Implements a base class that performs linear least-squares fitting of
1D basis functions constructed via a pseudo-Vandermonde matrix.

----

.. include license and copyright
.. include:: ../include/copy.rst

----

.. include common links, assuming primary doc root is up one directory
.. include:: ../include/links.rst
"""
import os
import time

from IPython import embed

import numpy

from . import modeling

# TODO: Generalize this even further so that a user can provide their
# own "basis" functions. And change the name of this module to
# basis.py?

[docs]class Vander1D:
    r"""
    Base class for least-squares fitting using linear combinations of 1D
    basis functions.

    Args:
        vander (callable):
            Function used to generate the pseudo-Vandermonde matrix
            of the basis functions; e.g.,
            `numpy.polynomial.legendre.legvander`_. Calling sequence
            must be ``vander(x,order)``.
        x (array-like):
            Ordinate for fitting.
        order (:obj:`int`):
            Order of the fit.
        rcond (:obj:`float`, optional):
            Relative condition number of the fit. Singular values
            smaller than this relative to the largest singular value
            will be ignored. The default value is len(x)*eps, where eps
            is the relative precision of the float type, about 2e-16 in
            most cases.

    Attributes:
        x (`numpy.ndarray`_):
            See the instantiation argument.  Shape is :math:`(N_{\rm
            x},)`.
        v (`numpy.ndarray`_):
            Pseudo-Vandermonde matrix of the request fitting order,
            :math:`o`.  Shape is :math:`(o+1, N_{\rm x})`.
        rcond (:obj:`float`):
            See the instantiation argument.
    """

    def __init__(self, vander, x, order, rcond=None):
        self.x = numpy.atleast_1d(x)
        if self.x.ndim != 1:
            raise ValueError('Ordinate must be a vector.')

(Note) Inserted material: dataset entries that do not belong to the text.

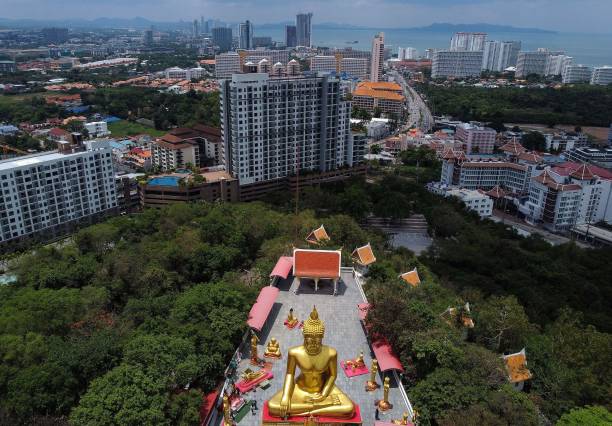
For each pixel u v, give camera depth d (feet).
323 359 207.00
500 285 498.28
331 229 465.88
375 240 508.12
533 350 319.06
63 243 591.37
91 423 194.80
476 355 265.54
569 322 377.71
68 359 241.14
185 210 540.11
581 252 604.08
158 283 369.91
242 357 267.39
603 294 506.48
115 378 214.90
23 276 401.08
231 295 287.07
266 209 596.70
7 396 228.63
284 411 202.08
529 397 272.10
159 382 216.33
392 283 343.87
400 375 257.75
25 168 569.64
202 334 254.47
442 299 364.58
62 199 617.21
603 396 285.23
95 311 324.19
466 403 226.79
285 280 359.25
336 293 340.80
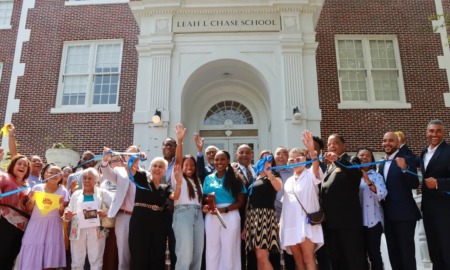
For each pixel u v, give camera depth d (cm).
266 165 478
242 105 1265
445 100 1161
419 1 1254
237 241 487
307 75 1034
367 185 511
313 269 448
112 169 505
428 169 485
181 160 504
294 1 1053
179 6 1055
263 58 1048
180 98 1013
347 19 1237
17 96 1190
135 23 1248
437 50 1209
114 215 491
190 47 1054
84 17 1264
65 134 1140
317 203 469
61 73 1216
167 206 512
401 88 1180
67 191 552
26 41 1248
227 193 503
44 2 1287
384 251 673
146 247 467
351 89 1188
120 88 1184
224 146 1234
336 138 502
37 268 466
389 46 1233
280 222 500
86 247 493
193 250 480
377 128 1130
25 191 506
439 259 465
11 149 566
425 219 480
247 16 1070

        self.v = vander(self.x, order).T
        self.rcond = self.x.size * numpy.finfo(self.x.dtype).eps if rcond is None else rcond

    @property
    def size(self):
        """The size of the coordinate vector."""
        return self.x.size

    @property
    def shape(self):
        """The shape of the coordinate vector."""
        return self.x.shape

    @property
    def order(self):
        """The order of the function."""
        return self.v.shape[0]-1

[docs]    def fit(self, y, w=None, err=None, mask=None, rej_iter=0, rej_lo=3., rej_hi=3., rej_win=None,
            model=False):
        r"""
        Fit the provided data.

        The ordinate is provided on the class instantiation.

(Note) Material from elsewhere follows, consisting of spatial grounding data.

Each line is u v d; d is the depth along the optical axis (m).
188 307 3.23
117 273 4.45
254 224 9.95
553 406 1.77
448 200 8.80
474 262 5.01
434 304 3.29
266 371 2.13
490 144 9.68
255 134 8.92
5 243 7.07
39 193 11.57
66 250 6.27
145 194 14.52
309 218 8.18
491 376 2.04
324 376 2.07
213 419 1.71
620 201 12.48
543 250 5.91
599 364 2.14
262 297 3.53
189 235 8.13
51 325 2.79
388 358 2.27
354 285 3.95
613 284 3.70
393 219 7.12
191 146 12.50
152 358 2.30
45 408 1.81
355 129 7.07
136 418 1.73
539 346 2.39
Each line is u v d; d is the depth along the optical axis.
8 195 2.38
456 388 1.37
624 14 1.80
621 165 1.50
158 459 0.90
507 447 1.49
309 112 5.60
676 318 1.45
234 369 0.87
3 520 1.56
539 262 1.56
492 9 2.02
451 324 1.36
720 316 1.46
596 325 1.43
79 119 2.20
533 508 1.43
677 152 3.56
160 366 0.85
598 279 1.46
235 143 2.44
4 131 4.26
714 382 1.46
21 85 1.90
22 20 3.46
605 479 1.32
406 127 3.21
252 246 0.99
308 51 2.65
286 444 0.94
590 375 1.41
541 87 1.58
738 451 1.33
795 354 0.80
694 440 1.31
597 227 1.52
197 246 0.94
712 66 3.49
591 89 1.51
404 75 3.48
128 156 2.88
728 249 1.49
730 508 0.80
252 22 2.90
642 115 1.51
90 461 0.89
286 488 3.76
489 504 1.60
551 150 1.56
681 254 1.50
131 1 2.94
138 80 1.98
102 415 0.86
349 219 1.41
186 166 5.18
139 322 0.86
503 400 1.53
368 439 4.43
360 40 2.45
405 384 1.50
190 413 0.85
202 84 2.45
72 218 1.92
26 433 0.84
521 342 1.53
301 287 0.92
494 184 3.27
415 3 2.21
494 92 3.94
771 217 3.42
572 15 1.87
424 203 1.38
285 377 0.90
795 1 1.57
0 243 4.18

        If provided, the errors, :math:`\epsilon`, are converted to
        weights to use during the fitting, where :math:`\omega_i =
        1/\epsilon_i`. Both weights, :math:`w`, and errors can be
        provided; however, in this case, the weights used during the
        fit are are :math:`\omega_i = w_i / \epsilon_i`.

        .. todo::
            
            Allow for the nominal calculation of the errors in the
            coefficients.

        Args:
            y (array-like):
                A 1D or 2D array with the 1D functions to fit. Shape
                is :math:`(N_x,)` or :math:`(N_{\rm vec},N_x)`, where
                :math:`N_x` is the length of the ordinate
                (:attr:`x`). Input can be a masked array.
            w (array-like, optional):
                A 1D or 2D array with the weights for each pixel.
                Shape is :math:`(N_x,)` or :math:`(N_{\rm vec},N_x)`,
                where :math:`N_x` is the length of the ordinate
                (:attr:`x`). If ``w`` is 1D, but ``y`` is 2D, the
                same weights are applied to all vectors.
            err (array-like, optional):
                Error in ``y``, used for weighting. Shape must match
                ``y``.
            mask (array-like, optional):
                A boolean mask; values to ignore should have ``mask
                == True``. Shape must match ``y``. Treated
                identically as a mask provided by passing in a
                `numpy.ma.MaskedArray`_ for ``y``. Note that
                providing a weight of 0 is identical to masking the
                value.
            rej_iter (:obj:`int`, optional):
                Number of fit rejection iterations.  If 0, no rejection
                iterations are performed.  If -1, rejections are
                performed until no points are rejected in a given
                iteration.
            rej_lo (scalar-like, optional):
                The lower sigma rejection threshold.
            rej_hi (scalar-like, optional):
                The higher sigma rejection threshold.
            rej_win (:obj:`int`, optional):
                The length of a boxcar window to use in a calculation of
                a *local* standard deviation used during the rejection
                iterations.  This is useful if the S/N varies strongly
                within the provided vector being fit.  If None, no
                windowing is applied, meaning a *global* standard
                deviation is used for rejection.
            model (:obj:`bool`, optional):
                If True, return the model as well as the best fitting
                coefficients.

        Returns:
            `numpy.ndarray`, :obj:`tuple`: As many as three objects
            can be returned. Regardless of the input, the function
            always returns an array with the best-fitting
            coefficients, with shape :math:`(o+1,)` or :math:`(N_{\rm
            vec},o+1)`, depending on the input shape of ``y``. If
            ``model`` is True, an array with the best-fitting models
            are also returned (same shape as ``y``). If rejection
            operations are performed, a boolean array flagging the
            pixels excluded from the fit is also returned. Note that
            any data that will have been ignored based on the input
            (the element is masked or has 0 weight) is *not* flagged
            as having been rejected.
        """
        # Check the input vectors to fit
        _y = numpy.atleast_1d(y)
        if _y.ndim != 1 and _y.ndim != 2:
            raise ValueError('Input y coordinates must be a single vector or 2D array.')
        if _y.shape[-1] != self.x.size:
            raise ValueError('The last dimension of y must have the same length as the ordinate.')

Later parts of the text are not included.